For the new year, I went off to Eric's house in Hopedale -- for my seventh annual new year celebration with him. This year, we cut back a bit on the technology, although I spent some hours writing a C program which would render the current number of seconds remaining in the year in a bit-mapped font on a text terminal. That was fun. The most impressive part was that I was writing it in ANSI C, in the vi editor, on a Macintosh laptop running Mac OS X. Their Unix implementation is that real and that good -- I had a perfectly functional C compiler, a Bourne shell, and a full set of BSD-style shell utilities.

I was really impressed with how much Unix has gone into Mac OS X. They even have an X server, a GIMP port, and ssh and sshd. I felt right at home in that terminal window, even as various graphical applications were running around me.

My program built a large array, and, converting the seconds count into its component digits, sequentially copied rows from the appropriate digits' bitmap arrays into the larger array. Then the filled part of the larger array was printed out, centered horizontally, after the screen was cleared. It worked great!

We played Monopoly (Eric won, displaying substantial business acumen) and a great game called Cranium which I first encountered at Anirvan's party. It was a small party, but a very nice time. I ate lots of cannoli, as I usually do if they're around.

There's a TradeWars 2002 game starting at dasbistro.com in honor of 2002; to play, just telnet to port 2002 of dasbistro.com.

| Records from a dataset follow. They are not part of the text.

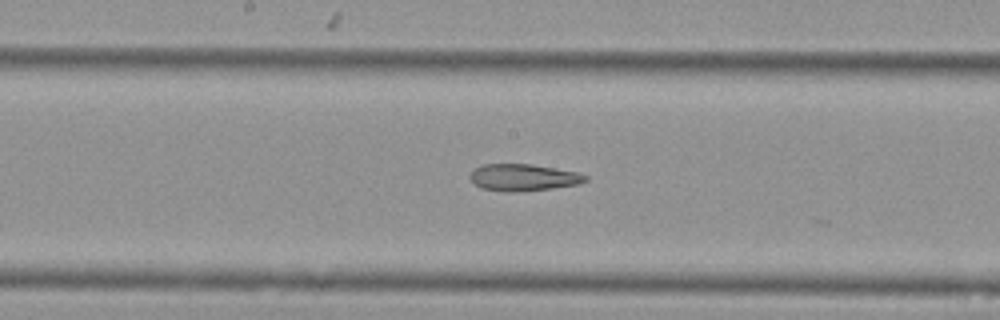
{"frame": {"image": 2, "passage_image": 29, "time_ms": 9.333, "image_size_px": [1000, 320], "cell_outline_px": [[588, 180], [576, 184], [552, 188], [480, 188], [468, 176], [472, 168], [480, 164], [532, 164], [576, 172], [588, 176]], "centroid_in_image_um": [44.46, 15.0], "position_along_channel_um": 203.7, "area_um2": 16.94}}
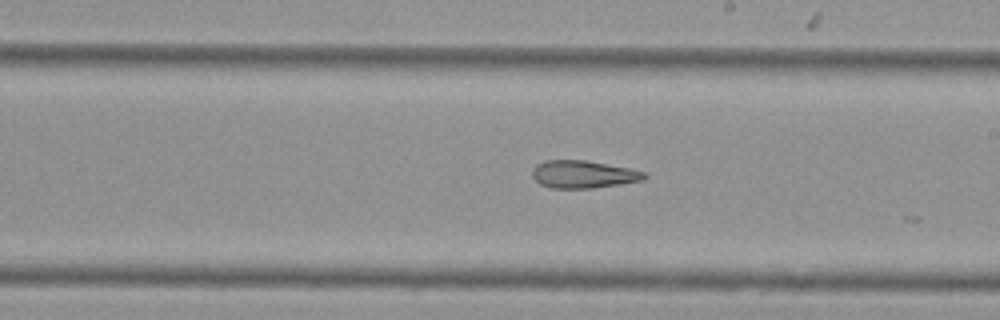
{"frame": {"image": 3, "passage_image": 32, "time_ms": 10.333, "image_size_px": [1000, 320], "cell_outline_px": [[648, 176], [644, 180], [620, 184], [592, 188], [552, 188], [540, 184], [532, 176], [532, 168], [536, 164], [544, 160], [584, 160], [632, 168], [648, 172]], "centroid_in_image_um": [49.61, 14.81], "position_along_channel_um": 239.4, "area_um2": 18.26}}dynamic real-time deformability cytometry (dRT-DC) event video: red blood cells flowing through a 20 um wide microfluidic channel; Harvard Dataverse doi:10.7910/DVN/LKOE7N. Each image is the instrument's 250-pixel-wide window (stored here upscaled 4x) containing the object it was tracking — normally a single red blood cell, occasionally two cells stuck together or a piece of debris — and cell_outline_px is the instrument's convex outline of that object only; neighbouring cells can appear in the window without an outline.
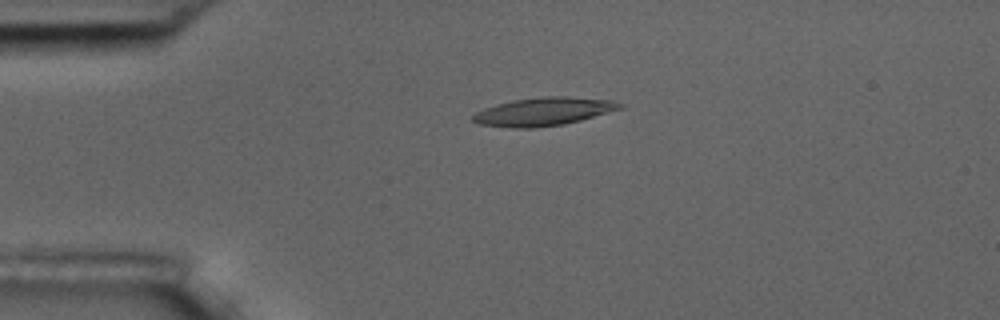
{"species": "common noctule bat (a hibernating species)", "species_latin": "Nyctalus noctula", "temperature_condition": "room temperature", "stored_images_in_passage": 4, "camera_frame_rate_fps": 3000, "um_per_image_px": 0.085, "animal": {"sex": "male", "body_mass_g": 17.5, "forearm_length_mm": 52.3}, "frame": {"image": 1, "passage_image": 3, "time_ms": 3.333, "image_size_px": [1000, 320], "cell_outline_px": [[628, 104], [624, 108], [580, 120], [564, 124], [532, 128], [512, 128], [480, 124], [472, 120], [472, 116], [476, 112], [484, 108], [496, 104], [512, 100], [540, 96], [568, 96], [612, 100]], "centroid_in_image_um": [46.25, 9.47], "position_along_channel_um": 38.8, "area_um2": 24.39}}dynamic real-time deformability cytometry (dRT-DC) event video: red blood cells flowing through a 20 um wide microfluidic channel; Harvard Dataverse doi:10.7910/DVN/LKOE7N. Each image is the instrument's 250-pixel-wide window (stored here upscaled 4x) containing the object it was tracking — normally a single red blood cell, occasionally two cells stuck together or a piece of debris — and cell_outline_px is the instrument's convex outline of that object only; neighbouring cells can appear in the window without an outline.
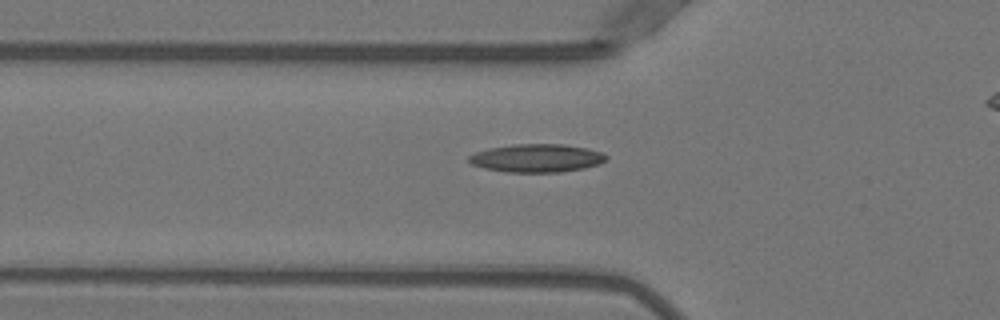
{"species": "Egyptian fruit bat (a non-hibernating species)", "species_latin": "Rousettus aegyptiacus", "temperature_condition": "warm", "stored_images_in_passage": 37, "camera_frame_rate_fps": 3000, "um_per_image_px": 0.085, "animal": {"sex": "female"}, "frame": {"image": 1, "passage_image": 8, "time_ms": 2.333, "image_size_px": [1000, 320], "cell_outline_px": [[608, 156], [600, 164], [584, 168], [560, 172], [508, 172], [484, 168], [472, 164], [468, 160], [468, 156], [476, 152], [488, 148], [512, 144], [564, 144], [584, 148], [600, 152]], "centroid_in_image_um": [45.6, 13.44], "position_along_channel_um": 80.2, "area_um2": 22.43}}
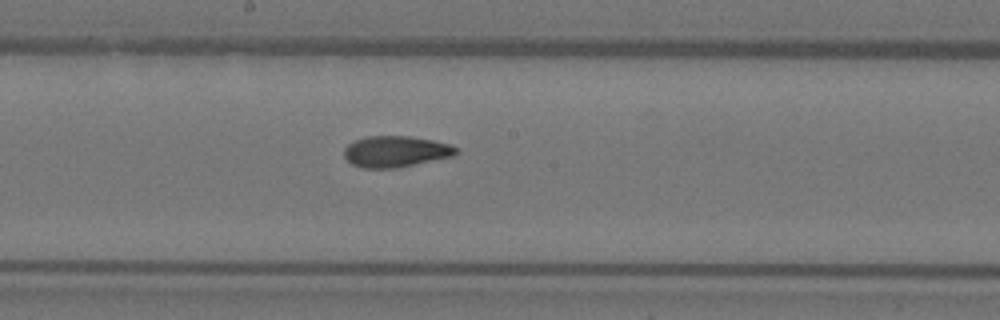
{"frame": {"image": 2, "passage_image": 18, "time_ms": 5.667, "image_size_px": [1000, 320], "cell_outline_px": [[460, 152], [452, 156], [396, 168], [360, 168], [352, 164], [344, 156], [344, 148], [348, 144], [356, 140], [368, 136], [412, 136], [452, 144]], "centroid_in_image_um": [33.63, 12.87], "position_along_channel_um": 214.6, "area_um2": 20.35}}
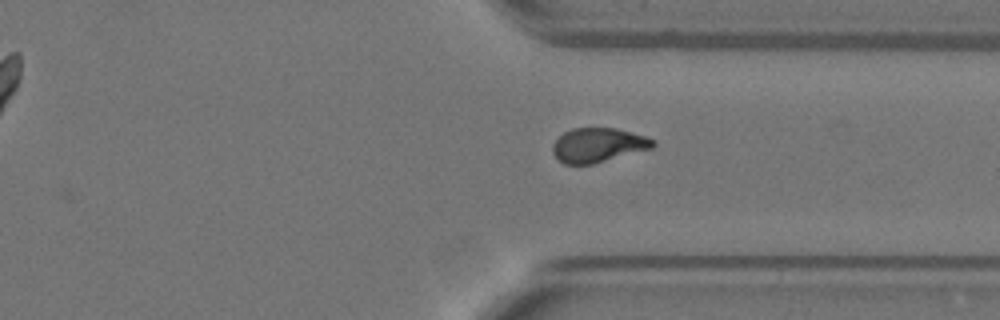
{"frame": {"image": 3, "passage_image": 29, "time_ms": 9.333, "image_size_px": [1000, 320], "cell_outline_px": [[656, 144], [652, 148], [592, 164], [564, 164], [552, 152], [552, 144], [564, 132], [572, 128], [616, 128], [644, 136], [656, 140]], "centroid_in_image_um": [50.84, 12.33], "position_along_channel_um": 360.6, "area_um2": 19.88}, "authors_computed_cell_mechanics": {"area_um2": 20.4034, "velocity_mm_per_s": 4.0025, "shape_relaxation_time_tau1_ms": 8.8128, "shape_relaxation_time_tau2_ms": 2.371, "deformation_change_tau1": 0.2521, "deformation_change_tau2": 0.095}}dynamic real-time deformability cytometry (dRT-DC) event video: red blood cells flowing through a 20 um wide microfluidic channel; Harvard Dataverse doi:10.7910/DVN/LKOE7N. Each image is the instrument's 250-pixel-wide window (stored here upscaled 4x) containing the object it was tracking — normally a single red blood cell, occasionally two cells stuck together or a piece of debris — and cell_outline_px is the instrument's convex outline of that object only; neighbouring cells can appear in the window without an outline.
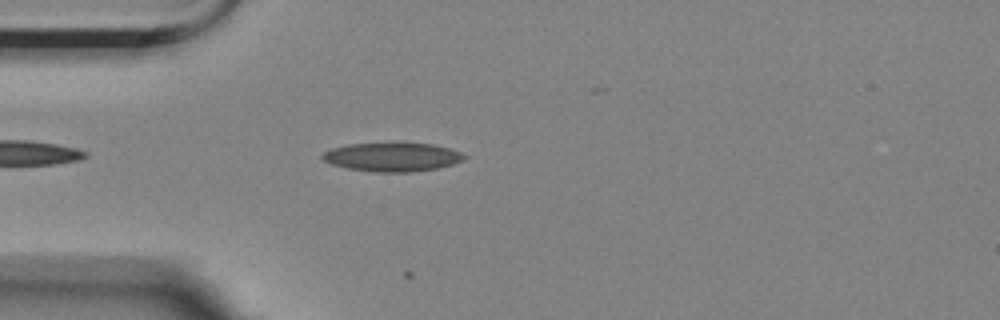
{"species": "Egyptian fruit bat (a non-hibernating species)", "species_latin": "Rousettus aegyptiacus", "temperature_condition": "room temperature", "stored_images_in_passage": 13, "camera_frame_rate_fps": 3000, "um_per_image_px": 0.085, "animal": {"sex": "female"}, "frame": {"image": 1, "passage_image": 5, "time_ms": 1.333, "image_size_px": [1000, 320], "cell_outline_px": [[468, 156], [464, 160], [452, 164], [436, 168], [412, 172], [372, 172], [348, 168], [332, 164], [324, 160], [320, 156], [324, 152], [332, 148], [348, 144], [432, 144], [448, 148], [460, 152]], "centroid_in_image_um": [33.35, 13.36], "position_along_channel_um": 51.7, "area_um2": 23.41}}
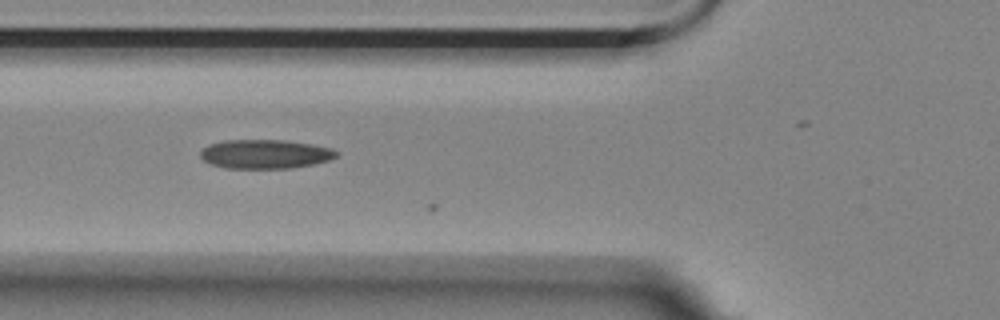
{"frame": {"image": 2, "passage_image": 10, "time_ms": 3.0, "image_size_px": [1000, 320], "cell_outline_px": [[340, 152], [336, 156], [328, 160], [312, 164], [292, 168], [224, 168], [212, 164], [204, 160], [200, 156], [200, 152], [208, 144], [224, 140], [284, 140], [312, 144], [332, 148]], "centroid_in_image_um": [22.54, 13.09], "position_along_channel_um": 103.3, "area_um2": 23.0}}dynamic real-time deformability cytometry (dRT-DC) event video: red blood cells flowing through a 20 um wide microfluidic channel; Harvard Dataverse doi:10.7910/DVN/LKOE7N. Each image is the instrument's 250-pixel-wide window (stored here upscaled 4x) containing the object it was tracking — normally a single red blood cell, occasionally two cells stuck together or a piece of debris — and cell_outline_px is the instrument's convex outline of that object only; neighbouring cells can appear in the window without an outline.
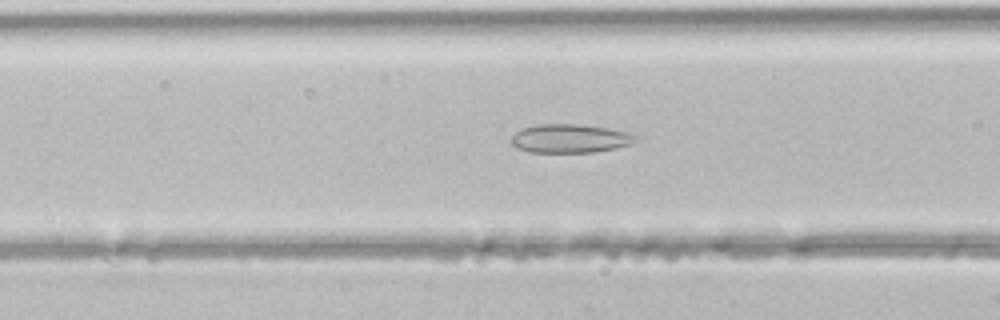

I had heard something about a car which runs on vegetable oil, but until this trip to Massachusetts, I hadn't actually seen one. My mom and I noticed such a car on the highway around Holyoke; we also noticed that it was going about 70 miles an hour and passing trucks! One of the best parts is the bumper sticker promoting the project: "Drive Vegetarian".

I wrote a little search program for my father's book business so that you can do on-line searches through a portion of his inventory (from his own web site, rather than using ABE or BookFinder).